In "Job Security", we see a day in the life of the Foot Mutants, who are all so much fun they could carry their own cartoon devoid of the Ninja Turtles. Admittedly, all the hench-mutants in the Nick cartoon have suffered from serious cases of "villain decay", all being introduced as insanely powerful in their first appearances, and immediately being reduced to inept stooges by their second episodes. Writer Ian Flynn, best known for his work on Archie's Sonic the Hedgehog and Mega Man books, actually taps that reality for some pretty good commentary.
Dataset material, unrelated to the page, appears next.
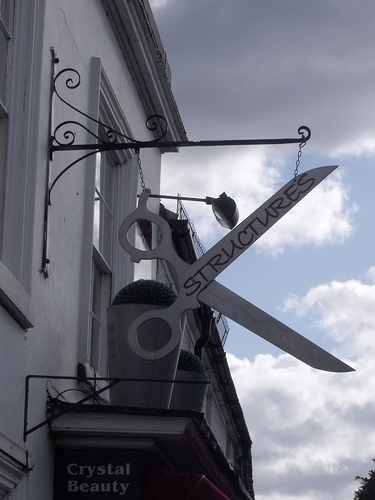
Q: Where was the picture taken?
A: Storefront.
Back when I reviewed the Nick TMNT episode "New Friend, Old Enemy", I lamented that characters like Bradford and Xever were way cooler in their human forms and actually became less threatening upon being mutated. Flynn-via-Shredder dredges that opinion up and all of the Foot Mutants opine what's become of them in their new forms. Flynn even drops references to how they almost seem to be getting deliberately weaker, like how Fishface never uses his venomous bite anymore (an ability, when introduced, was shown to be very powerful). While much of the meta-commentary is on the nose, I still appreciate it being acknowledged.
Flynn does an excellent job of capturing the voices of the characters; all the little nuances are there and he's definitely a guy who watched the show before submitting his script. He also tosses in a couple nods to the '80s cartoon, like Bebop boasting, "I ain't cuttin' them Turtle Boys no slack!" If you've read his Sonic or Mega Man comics, Flynn's scripts tend to be reference-heavy, often delving into minutia, but it makes for some momentarily amusing Easter eggs (the fact that his Mega Man comics even acknowledged the old Ruby-Spears cartoon made me giddy).
I'm still loving Chad Thomas' pencils; his style is the perfect blend of action, comedy and "cuteness". It hits that Nick TMNT aesthetic right in the sweet spot. He puts a lot of humor into the expressions of the Foot Mutants, who aren't nearly as malleable in the cartoon due to the limits of CG animation. The bit where they bump into each other in the alley makes for some great visual comedy as they transition from surprise, to faux-nonchalance, to anger.
There are some lettering errors in the issue. I won't say they bring it down, but they do fuck up one of Flynn's in-jokes (the aforementioned bit where Bebop quotes the cartoon theme song). That's really the only negative I have about this issue, and it's a small one.
So the next Amazing Adventures arc is already starting out strong. Honestly, I know I take forever to review these issues, but it's not because the comics are BAD. I like them a whole lot. It's just that the lack of a hook from issue to issue allows me to keep getting distracted with other projects. If you can make your peace with the episodic storytelling, this title is actually full of great art and comedy.